Task details |
The records below must be returned exactly, with every picture left out.

Stored items:
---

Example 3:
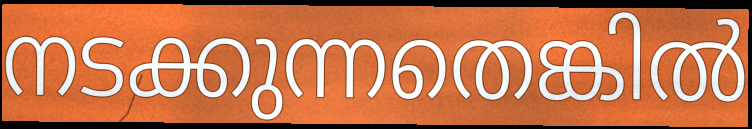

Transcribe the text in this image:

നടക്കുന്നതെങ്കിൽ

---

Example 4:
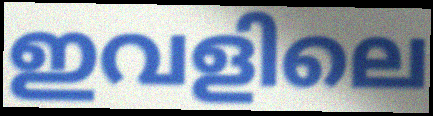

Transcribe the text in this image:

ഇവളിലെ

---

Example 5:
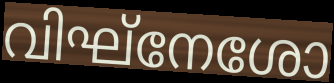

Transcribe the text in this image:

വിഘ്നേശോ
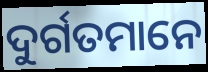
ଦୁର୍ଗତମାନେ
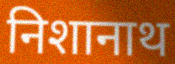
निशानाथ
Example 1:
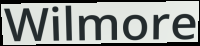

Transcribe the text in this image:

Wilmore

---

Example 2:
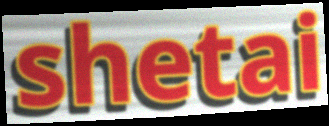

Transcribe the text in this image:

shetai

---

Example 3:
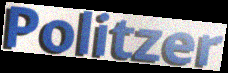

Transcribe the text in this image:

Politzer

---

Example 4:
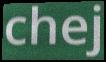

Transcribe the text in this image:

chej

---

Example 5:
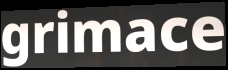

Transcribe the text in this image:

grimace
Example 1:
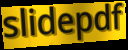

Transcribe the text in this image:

Expected answer |
---

Example 3:

Transcribe the text in this image:

നടക്കുന്നതെങ്കിൽ

---

Example 4:

Transcribe the text in this image:

ഇവളിലെ

---

Example 5:

Transcribe the text in this image:

വിഘ്നേശോ
ଦୁର୍ଗତମାନେ
निशानाथ
Example 1:

Transcribe the text in this image:

Wilmore

---

Example 2:

Transcribe the text in this image:

shetai

---

Example 3:

Transcribe the text in this image:

Politzer

---

Example 4:

Transcribe the text in this image:

chej

---

Example 5:

Transcribe the text in this image:

grimace
Example 1:

Transcribe the text in this image:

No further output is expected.